- Work instructions -
Within the entries that follow, report how many lines contain the word "Liberation", giving the number by itself.

- Web interface edit records -
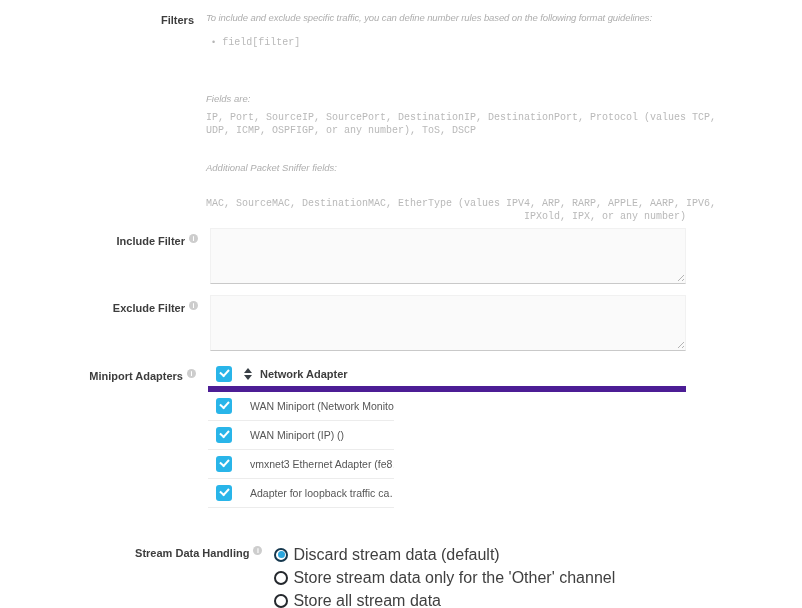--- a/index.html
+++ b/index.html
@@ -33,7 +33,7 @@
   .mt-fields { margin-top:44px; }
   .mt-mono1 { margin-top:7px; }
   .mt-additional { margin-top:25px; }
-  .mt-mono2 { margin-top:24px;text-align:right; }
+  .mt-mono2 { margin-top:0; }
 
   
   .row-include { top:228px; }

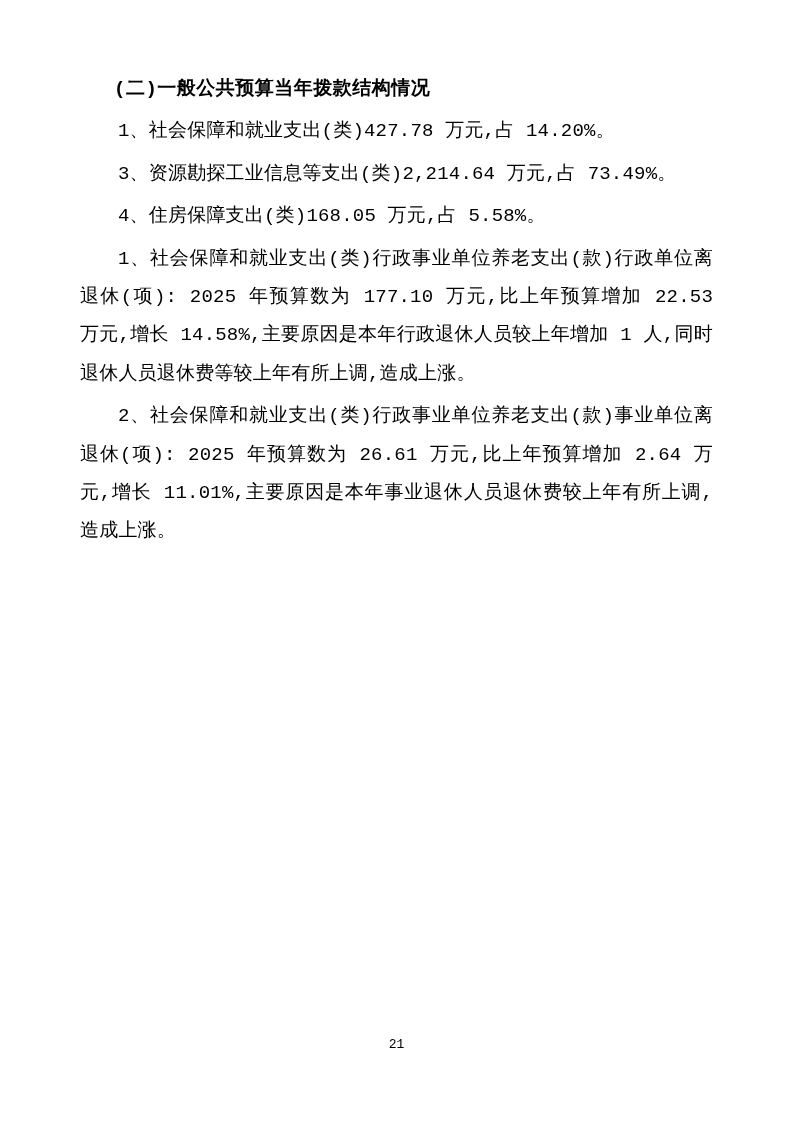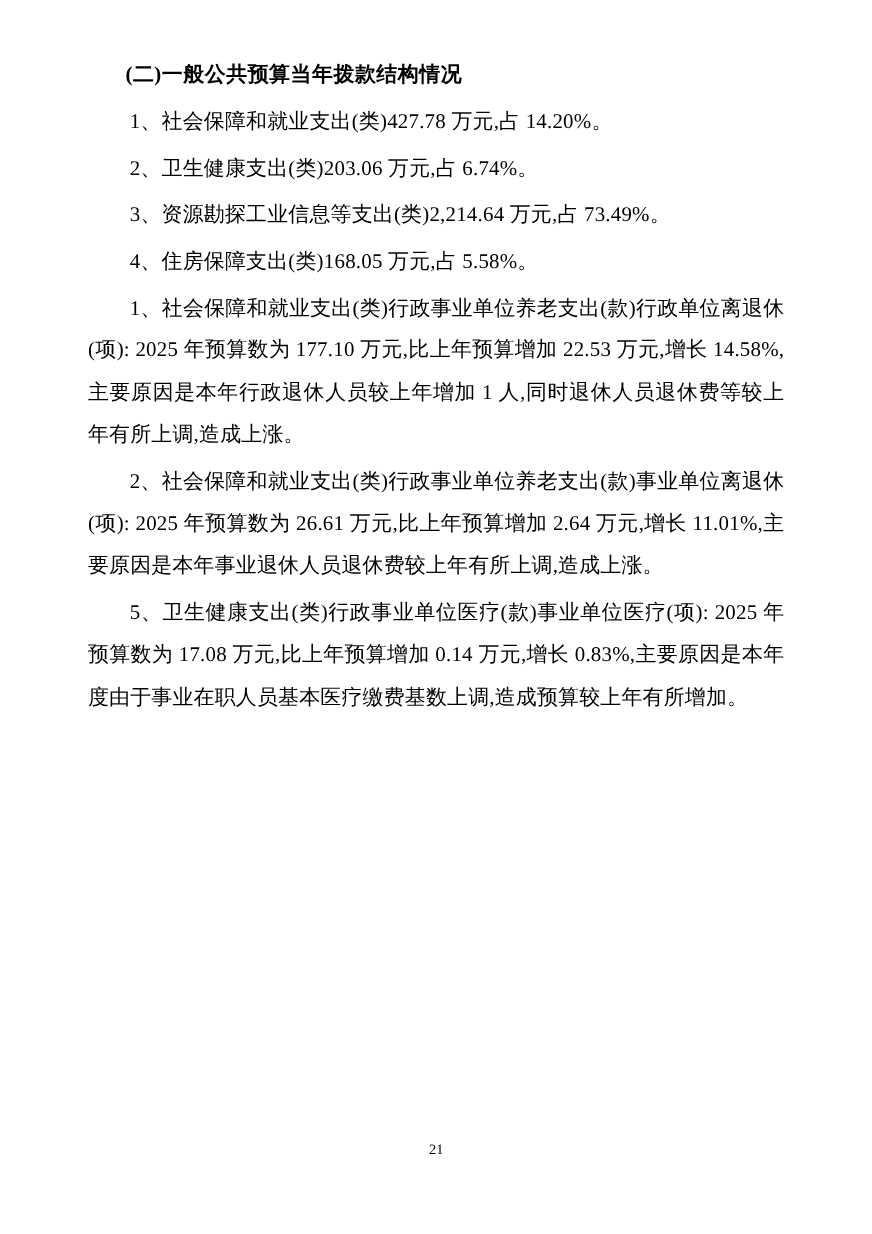--- a/index.html
+++ b/index.html
@@ -14,8 +14,8 @@
     margin: 0 auto;
     background: #ffffff;
     box-sizing: border-box;
-    padding: 50px 76px 0 76px;
-    font-family: Liberation Serif, serif;
+    padding: 70px 76px 0 76px;
+    font-family: Liberation Mono, monospace;
     color: #000000;
     font-size: 19px;
     line-height: 38.4px;

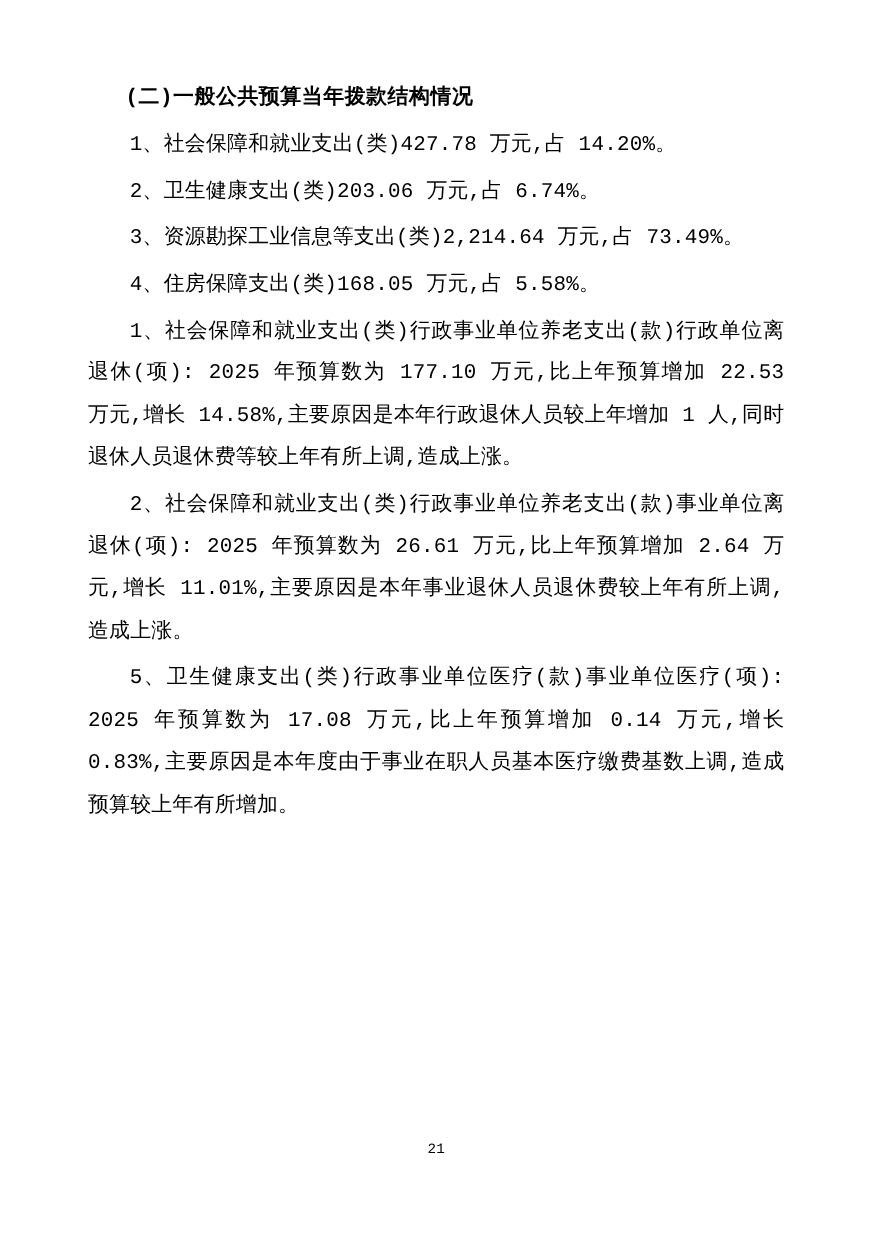--- a/index.html
+++ b/index.html
@@ -54,7 +54,6 @@
 
   <p class="doc-para">1、社会保障和就业支出(类)427.78 万元,占 14.20%。</p>
 
-  <p class="doc-para">2、卫生健康支出(类)203.06 万元,占 6.74%。</p>
 
   <p class="doc-para">3、资源勘探工业信息等支出(类)2,214.64 万元,占 73.49%。</p>
 

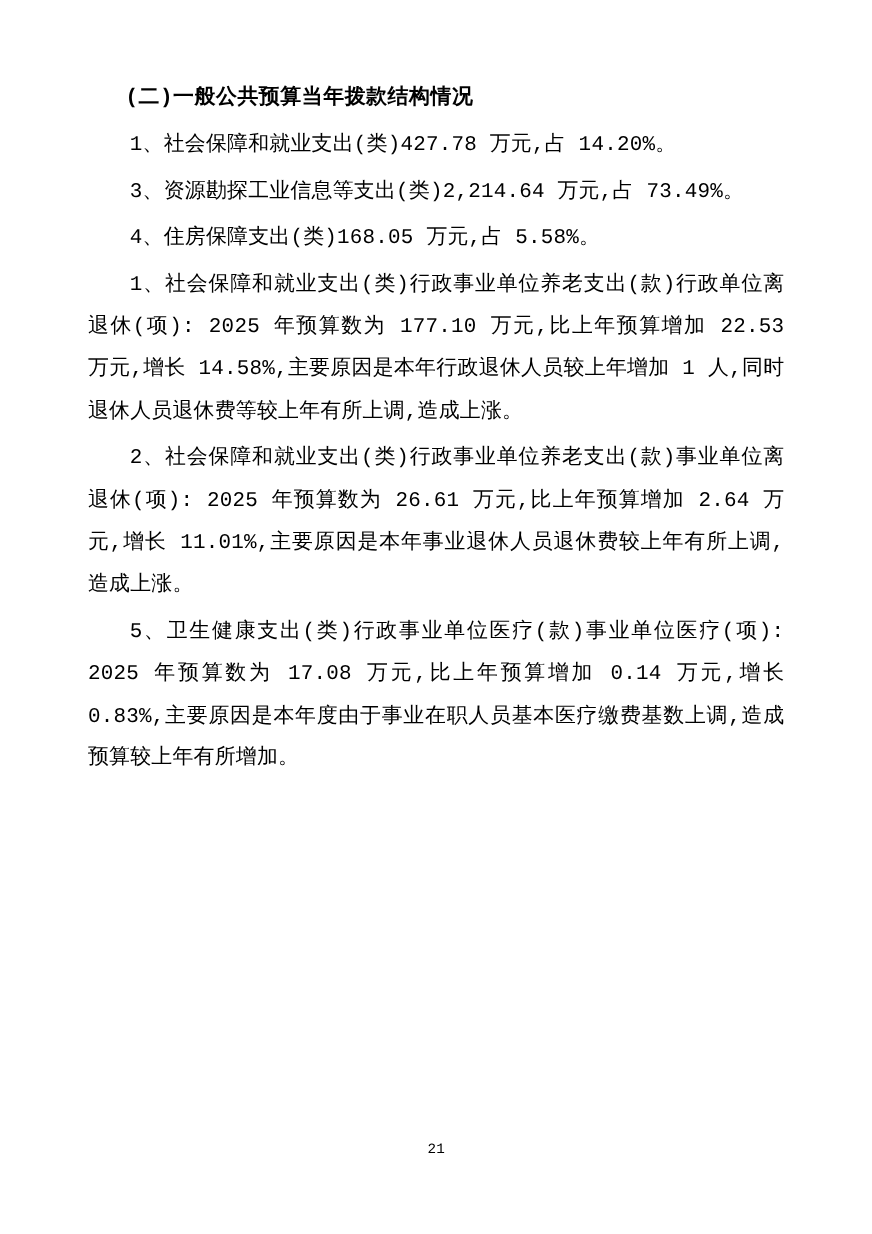--- a/index.html
+++ b/index.html
@@ -66,7 +66,6 @@
 
 
 
-  <p class="doc-para">5、卫生健康支出(类)行政事业单位医疗(款)事业单位医疗(项): 2025 年预算数为 17.08 万元,比上年预算增加 0.14 万元,增长 0.83%,主要原因是本年度由于事业在职人员基本医疗缴费基数上调,造成预算较上年有所增加。</p>
 
   <div class="page-number">21</div>
 

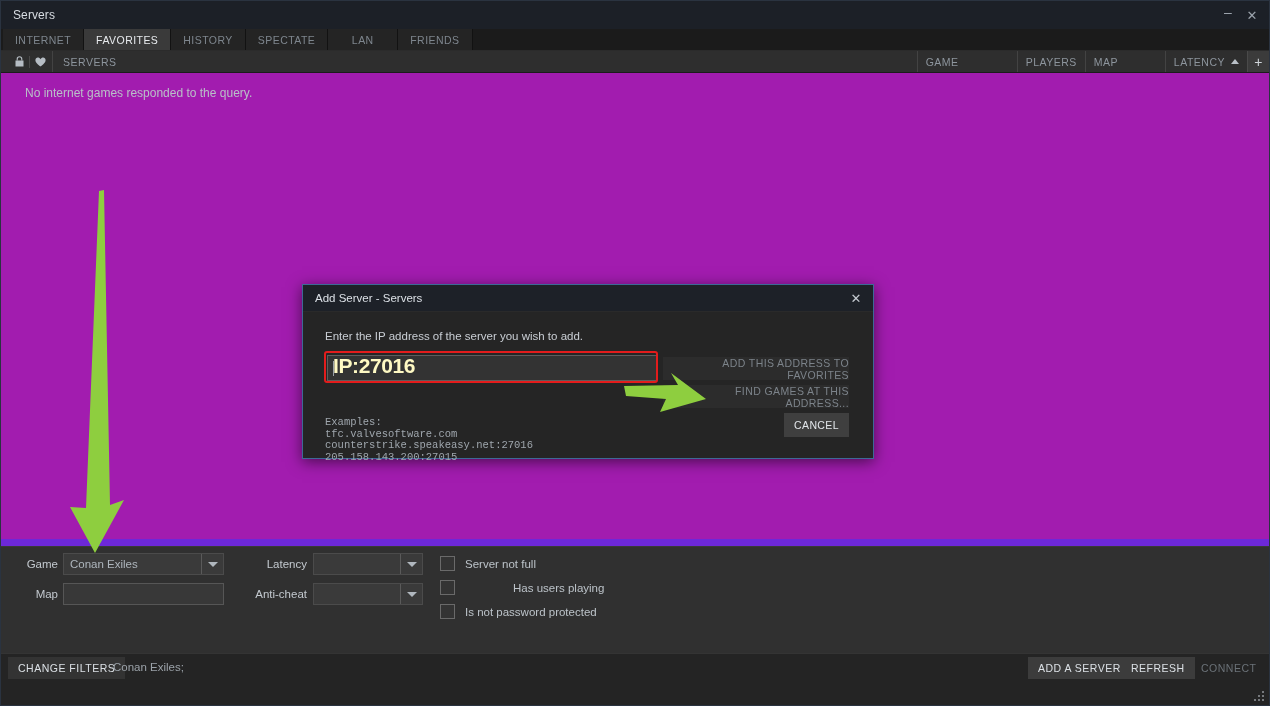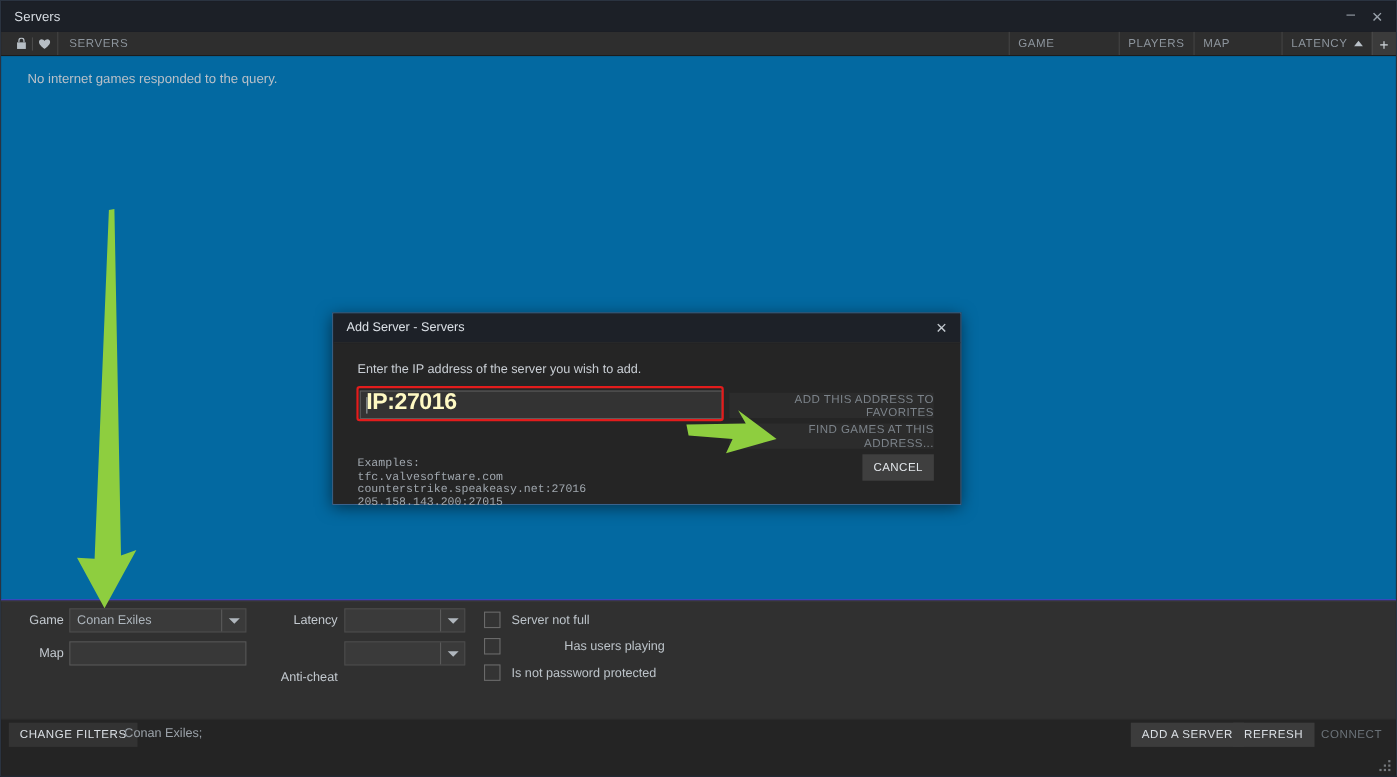--- a/index.html
+++ b/index.html
@@ -398,6 +398,14 @@
     </div>
   </div>
 
+  <div class="tabbar">
+    <div class="tab">INTERNET</div>
+    <div class="tab active">FAVORITES</div>
+    <div class="tab">HISTORY</div>
+    <div class="tab">SPECTATE</div>
+    <div class="tab">LAN</div>
+    <div class="tab">FRIENDS</div>
+  </div>
 
   <div class="colheader">
     <div class="col col-icons">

- Answer box -
2